*** Block opens ***
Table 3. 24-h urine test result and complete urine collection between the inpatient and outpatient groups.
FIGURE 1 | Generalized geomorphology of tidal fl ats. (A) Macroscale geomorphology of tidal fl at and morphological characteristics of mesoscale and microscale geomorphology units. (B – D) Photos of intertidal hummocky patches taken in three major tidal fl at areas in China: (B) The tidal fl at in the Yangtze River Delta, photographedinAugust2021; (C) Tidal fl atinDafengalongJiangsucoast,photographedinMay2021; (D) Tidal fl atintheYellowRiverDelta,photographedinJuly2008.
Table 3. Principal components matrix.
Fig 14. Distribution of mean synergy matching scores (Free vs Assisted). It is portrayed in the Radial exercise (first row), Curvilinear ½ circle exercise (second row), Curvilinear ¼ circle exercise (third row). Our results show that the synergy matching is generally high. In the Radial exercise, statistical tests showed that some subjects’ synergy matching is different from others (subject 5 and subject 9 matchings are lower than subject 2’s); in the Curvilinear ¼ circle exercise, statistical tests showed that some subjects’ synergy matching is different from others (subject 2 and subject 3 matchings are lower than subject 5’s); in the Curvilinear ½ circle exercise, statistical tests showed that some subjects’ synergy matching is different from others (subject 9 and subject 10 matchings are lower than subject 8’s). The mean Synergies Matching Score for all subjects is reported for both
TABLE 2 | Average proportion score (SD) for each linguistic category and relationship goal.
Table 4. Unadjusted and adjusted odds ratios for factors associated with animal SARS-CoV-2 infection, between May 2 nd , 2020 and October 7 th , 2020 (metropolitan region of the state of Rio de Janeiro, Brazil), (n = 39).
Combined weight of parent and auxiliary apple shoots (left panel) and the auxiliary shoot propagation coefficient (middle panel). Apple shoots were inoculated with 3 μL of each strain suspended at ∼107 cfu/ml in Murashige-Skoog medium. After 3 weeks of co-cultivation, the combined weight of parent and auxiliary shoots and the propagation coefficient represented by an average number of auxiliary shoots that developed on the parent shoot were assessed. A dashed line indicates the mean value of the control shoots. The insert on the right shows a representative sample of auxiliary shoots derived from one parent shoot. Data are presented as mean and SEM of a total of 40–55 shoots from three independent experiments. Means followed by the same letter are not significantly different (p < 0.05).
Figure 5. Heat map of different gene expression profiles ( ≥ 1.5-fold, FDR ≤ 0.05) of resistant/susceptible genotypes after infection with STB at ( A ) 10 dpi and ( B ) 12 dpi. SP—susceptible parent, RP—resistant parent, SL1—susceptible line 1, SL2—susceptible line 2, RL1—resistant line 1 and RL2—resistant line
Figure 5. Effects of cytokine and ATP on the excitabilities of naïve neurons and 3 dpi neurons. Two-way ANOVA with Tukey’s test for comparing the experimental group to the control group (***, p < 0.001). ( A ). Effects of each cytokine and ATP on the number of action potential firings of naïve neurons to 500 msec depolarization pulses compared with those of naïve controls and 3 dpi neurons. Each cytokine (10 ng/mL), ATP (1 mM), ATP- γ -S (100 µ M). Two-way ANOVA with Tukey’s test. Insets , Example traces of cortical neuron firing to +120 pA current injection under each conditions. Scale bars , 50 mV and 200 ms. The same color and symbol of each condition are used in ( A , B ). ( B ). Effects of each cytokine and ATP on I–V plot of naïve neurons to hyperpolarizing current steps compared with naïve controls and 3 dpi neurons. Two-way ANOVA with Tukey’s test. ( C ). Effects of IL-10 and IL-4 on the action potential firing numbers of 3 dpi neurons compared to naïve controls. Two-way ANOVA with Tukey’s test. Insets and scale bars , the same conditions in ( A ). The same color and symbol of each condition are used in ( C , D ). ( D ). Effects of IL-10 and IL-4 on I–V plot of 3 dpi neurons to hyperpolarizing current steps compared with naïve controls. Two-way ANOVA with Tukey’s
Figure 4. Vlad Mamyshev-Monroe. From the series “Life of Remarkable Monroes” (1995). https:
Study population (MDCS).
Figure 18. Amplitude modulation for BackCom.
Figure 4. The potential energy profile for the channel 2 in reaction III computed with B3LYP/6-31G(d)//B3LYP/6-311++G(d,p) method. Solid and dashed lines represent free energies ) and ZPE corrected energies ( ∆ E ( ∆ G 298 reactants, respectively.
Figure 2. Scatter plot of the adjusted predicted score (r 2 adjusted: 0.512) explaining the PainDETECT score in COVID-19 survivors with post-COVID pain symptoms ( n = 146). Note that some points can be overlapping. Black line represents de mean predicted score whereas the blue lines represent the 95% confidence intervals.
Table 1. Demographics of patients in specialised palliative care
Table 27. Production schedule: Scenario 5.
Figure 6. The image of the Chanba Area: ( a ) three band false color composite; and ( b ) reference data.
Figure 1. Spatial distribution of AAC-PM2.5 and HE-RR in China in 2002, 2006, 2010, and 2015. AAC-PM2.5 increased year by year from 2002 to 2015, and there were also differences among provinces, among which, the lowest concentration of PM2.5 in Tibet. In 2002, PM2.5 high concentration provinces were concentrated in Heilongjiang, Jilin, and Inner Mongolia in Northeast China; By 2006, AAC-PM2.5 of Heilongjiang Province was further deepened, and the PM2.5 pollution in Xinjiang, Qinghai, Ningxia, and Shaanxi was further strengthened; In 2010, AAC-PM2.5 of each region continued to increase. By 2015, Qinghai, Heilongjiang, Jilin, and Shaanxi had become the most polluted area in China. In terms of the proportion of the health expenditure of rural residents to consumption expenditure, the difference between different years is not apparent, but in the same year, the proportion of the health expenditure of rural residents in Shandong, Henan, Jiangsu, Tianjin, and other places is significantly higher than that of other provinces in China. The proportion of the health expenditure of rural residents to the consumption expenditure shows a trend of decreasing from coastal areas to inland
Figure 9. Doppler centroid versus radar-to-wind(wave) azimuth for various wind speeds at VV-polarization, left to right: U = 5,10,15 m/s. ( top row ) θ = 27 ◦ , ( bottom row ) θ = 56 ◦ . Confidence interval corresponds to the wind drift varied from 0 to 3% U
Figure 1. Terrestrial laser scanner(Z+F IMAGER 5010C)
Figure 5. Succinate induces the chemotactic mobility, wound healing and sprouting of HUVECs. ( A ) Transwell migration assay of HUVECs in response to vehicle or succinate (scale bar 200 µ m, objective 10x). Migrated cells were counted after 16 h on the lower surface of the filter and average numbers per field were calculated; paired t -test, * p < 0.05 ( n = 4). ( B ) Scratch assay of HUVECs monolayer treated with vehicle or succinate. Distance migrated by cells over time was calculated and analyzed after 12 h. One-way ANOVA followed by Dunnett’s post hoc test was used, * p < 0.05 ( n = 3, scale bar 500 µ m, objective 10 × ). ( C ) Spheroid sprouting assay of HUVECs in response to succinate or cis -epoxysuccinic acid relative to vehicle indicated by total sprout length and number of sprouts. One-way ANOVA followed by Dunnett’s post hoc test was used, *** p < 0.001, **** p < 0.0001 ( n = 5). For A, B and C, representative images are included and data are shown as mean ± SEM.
*** Block closes ***
**Assigned task**
Find the word "lines" in the entries, and copy every line it shows up in.

**Response area**
Figure 4. The potential energy profile for the channel 2 in reaction III computed with B3LYP/6-31G(d)//B3LYP/6-311++G(d,p) method. Solid and dashed lines represent free energies ) and ZPE corrected energies ( ∆ E ( ∆ G 298 reactants, respectively.
Figure 2. Scatter plot of the adjusted predicted score (r 2 adjusted: 0.512) explaining the PainDETECT score in COVID-19 survivors with post-COVID pain symptoms ( n = 146). Note that some points can be overlapping. Black line represents de mean predicted score whereas the blue lines represent the 95% confidence intervals.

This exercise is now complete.